Broken Windows and Broken Scrum
Recently, I was in a conversation with a scrum master that was of the opinion that correcting teams on all the small details of practicing scrum was the best way to develop them into a high performing team. They compared this to the Broken Windows Theory of crime reduction. For example, if someone is a minute late to the daily scrum, call them out. Or the daily scrum must not deviate from the "Yesterday, today, and in the way" script regardless how well the team is communicating.
I can see the merits of developing discipline. However, without explanation or coaching that includes the rationale for practicing scrum “by the book,” there is a real possibility for negative unintended consequences.

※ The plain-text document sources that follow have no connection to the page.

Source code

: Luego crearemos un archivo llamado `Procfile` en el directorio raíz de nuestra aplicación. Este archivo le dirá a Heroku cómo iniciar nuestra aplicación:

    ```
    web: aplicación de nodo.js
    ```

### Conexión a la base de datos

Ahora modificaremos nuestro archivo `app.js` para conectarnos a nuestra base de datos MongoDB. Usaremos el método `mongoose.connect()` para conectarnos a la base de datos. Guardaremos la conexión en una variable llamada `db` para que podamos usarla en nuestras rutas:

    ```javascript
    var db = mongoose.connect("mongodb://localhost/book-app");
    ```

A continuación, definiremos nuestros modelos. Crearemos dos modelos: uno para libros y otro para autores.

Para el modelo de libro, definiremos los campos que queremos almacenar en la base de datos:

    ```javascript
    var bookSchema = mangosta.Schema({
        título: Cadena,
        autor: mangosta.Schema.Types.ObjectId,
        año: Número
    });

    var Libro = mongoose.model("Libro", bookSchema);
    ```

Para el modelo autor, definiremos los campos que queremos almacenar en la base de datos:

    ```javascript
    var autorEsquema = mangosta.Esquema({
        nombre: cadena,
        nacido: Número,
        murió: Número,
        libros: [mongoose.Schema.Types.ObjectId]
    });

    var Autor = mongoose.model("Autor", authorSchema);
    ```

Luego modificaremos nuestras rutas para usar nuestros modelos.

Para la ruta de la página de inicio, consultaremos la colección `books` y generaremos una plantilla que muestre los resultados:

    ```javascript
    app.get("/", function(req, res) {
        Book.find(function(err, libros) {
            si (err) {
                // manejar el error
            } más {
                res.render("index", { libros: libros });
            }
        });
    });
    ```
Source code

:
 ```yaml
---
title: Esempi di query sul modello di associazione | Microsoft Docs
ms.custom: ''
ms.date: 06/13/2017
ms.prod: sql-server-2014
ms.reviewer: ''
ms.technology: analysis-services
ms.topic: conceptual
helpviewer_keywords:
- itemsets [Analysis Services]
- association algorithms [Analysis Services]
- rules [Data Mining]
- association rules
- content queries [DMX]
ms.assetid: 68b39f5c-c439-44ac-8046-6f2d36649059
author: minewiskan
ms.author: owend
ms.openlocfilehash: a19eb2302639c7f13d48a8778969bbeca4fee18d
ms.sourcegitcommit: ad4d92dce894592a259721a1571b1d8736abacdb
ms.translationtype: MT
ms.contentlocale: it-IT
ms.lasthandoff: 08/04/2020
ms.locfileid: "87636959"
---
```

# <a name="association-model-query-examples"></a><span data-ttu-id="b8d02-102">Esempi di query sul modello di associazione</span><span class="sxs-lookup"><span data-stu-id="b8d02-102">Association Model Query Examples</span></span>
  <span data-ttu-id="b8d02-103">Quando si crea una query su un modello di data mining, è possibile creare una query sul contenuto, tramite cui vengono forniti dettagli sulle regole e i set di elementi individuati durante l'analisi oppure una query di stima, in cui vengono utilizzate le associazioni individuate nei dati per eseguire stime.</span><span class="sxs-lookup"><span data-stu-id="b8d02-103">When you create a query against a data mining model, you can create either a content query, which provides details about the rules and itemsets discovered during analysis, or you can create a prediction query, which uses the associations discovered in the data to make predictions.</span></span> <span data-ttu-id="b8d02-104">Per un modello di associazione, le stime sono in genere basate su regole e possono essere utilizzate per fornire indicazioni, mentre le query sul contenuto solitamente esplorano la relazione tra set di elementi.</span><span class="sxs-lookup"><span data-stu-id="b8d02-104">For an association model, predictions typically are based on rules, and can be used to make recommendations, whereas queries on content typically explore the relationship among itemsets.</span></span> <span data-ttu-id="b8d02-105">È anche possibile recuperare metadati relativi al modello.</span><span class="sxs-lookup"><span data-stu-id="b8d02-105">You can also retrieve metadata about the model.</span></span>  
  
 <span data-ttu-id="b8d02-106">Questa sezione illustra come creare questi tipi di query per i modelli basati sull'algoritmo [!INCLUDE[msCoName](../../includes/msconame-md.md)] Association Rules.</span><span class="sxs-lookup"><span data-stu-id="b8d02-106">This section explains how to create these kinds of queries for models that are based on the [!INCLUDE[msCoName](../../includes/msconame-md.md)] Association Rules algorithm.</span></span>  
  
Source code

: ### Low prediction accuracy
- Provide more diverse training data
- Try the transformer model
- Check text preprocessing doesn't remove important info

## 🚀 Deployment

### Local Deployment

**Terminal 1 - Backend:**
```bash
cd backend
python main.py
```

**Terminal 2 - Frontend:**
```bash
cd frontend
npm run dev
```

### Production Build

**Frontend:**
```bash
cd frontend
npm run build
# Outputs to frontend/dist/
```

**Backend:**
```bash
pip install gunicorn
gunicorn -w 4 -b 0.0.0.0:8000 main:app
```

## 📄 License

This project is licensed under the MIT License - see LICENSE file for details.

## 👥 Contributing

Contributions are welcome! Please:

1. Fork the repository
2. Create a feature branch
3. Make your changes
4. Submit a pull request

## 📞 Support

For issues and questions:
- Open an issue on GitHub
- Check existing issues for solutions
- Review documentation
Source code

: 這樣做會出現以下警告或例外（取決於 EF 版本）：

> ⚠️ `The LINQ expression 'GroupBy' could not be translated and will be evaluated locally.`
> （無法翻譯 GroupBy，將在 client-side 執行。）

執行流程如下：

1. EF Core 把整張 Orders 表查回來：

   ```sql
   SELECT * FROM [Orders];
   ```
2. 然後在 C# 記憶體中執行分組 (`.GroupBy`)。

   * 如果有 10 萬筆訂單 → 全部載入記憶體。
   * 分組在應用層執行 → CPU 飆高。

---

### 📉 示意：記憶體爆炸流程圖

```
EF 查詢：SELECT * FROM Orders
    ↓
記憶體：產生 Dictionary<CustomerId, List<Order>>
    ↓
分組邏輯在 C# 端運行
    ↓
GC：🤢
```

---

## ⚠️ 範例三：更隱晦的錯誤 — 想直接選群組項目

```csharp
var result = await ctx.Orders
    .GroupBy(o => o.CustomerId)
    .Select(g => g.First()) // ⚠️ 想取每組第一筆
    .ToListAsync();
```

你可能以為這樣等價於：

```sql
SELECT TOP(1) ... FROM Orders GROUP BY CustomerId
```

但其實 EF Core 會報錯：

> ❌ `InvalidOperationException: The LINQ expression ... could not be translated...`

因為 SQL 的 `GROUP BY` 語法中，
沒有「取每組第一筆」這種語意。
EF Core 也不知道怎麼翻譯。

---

The broken windows theory was meant to be applied in situations where the goal was to reduce crime. To apply this approach to scrum practices is to imply that any deviation from the scrum framework is criminal.
Similar to how the broken windows theory resulted in the emergence of "zero tolerance" laws, applying such an approach to scrum teams and strictly enforcing how they may or may not follow the scrum framework will result in a lot of command-and-control zero tolerance practices. The guides will become rules and, in turn, inflexible laws.
The approach I've found to be more effective is to hunt down the root causes to issues, for which being late to daily scrums or poor communication are symptoms. It's more like being a big game hunter. Seek out the root of the problem, solve that problem, and many of the lesser issues will resolve themselves.